For downward-looking linear array 3-D synthetic aperture radar (SAR), the azimuth and cross-track resolution are unacceptable due to the length limitation of synthetic aperture and linear array. Hence, superresolution reconstruction algorithms are desired. Since the signal to be reconstructed is sparse on the 2-D azimuth–cross-track plane, it is quite suitable to apply the compressive sensing theory to obtain the images. The existed imaging algorithms for downward-looking linear array 3-D SAR are based on 1-D compressive sensing, which could bring the couple effect between different directions. To solve this problem, a novel 3-D imaging algorithm based on 2-D compressive sensing is proposed in this paper. Instead of converting the sparse reconstruction of 2-D matrix signals to the sparse reconstruction of 1-D vectors, the proposed algorithm directly reconstructs the 2-D sparse signals on overcomplete dictionaries with separable atoms. It not only provides superresolution performance, but also reduces the storage of data acquisition and processing. Furthermore, a definition of joint sparse sampling strategy is given to reconstruct the measurement matrices for further improving the computational efficiency of the imaging algorithm. Moreover, in order to investigate the limits of the proposed algorithm, the theory analysis of Cram $acute{e}$r–Rao bound is derived and compared with the standard deviation. Finally, numerical simulations under the noise scenarios and the principle prototype experiment on real data are shown to demonstrate the validity and the limits of the proposed algorithm.

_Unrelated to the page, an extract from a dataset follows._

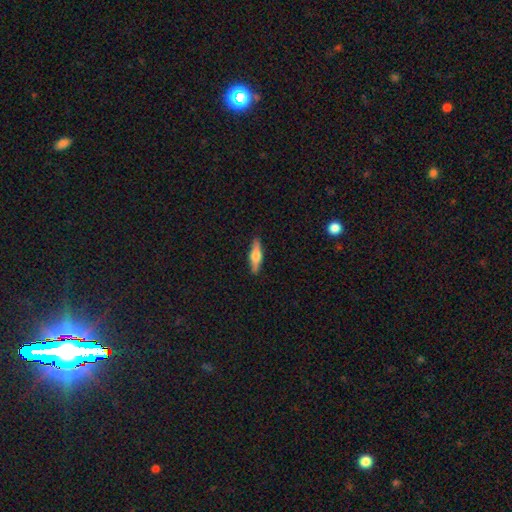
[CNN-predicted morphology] smooth 51%, featured or disk 44%, star or artifact 6%. Down the decision tree: how rounded — cigar-shaped (65%); merging — none (90%).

机译:对于向下看的线性阵列3-D合成孔径雷达(SAR),由于合成孔径和线性阵列的长度限制,方位角和跨轨分辨率是不可接受的。因此,需要超分辨率重建算法。由于要重建的信号在二维方位角交叉轨迹平面上稀疏,因此非常适合应用压缩感测理论来获取图像。现有的向下看的线性阵列3-D SAR成像算法基于一维压缩感测,可以在不同方向之间产生耦合效应。针对这一问题,提出了一种基于二维压缩感知的新型3-D成像算法。所提出的算法不是将二维矩阵信号的稀疏重建转换为一维矢量的稀疏重建,而是直接在具有可分离原子的超完备字典上直接重建二维稀疏信号。它不仅提供超分辨率性能,而且减少了数据采集和处理的存储量。此外,给出了联合稀疏采样策略的定义,以重构测量矩阵,以进一步提高成像算法的计算效率。此外,为了研究该算法的局限性,推导了Cram $ acute {e} $ r-Rao界的理论分析,并将其与标准偏差进行比较。最后,在噪声场景下进行了数值模拟,并对真实数据进行了原理原型实验,证明了该算法的有效性和局限性。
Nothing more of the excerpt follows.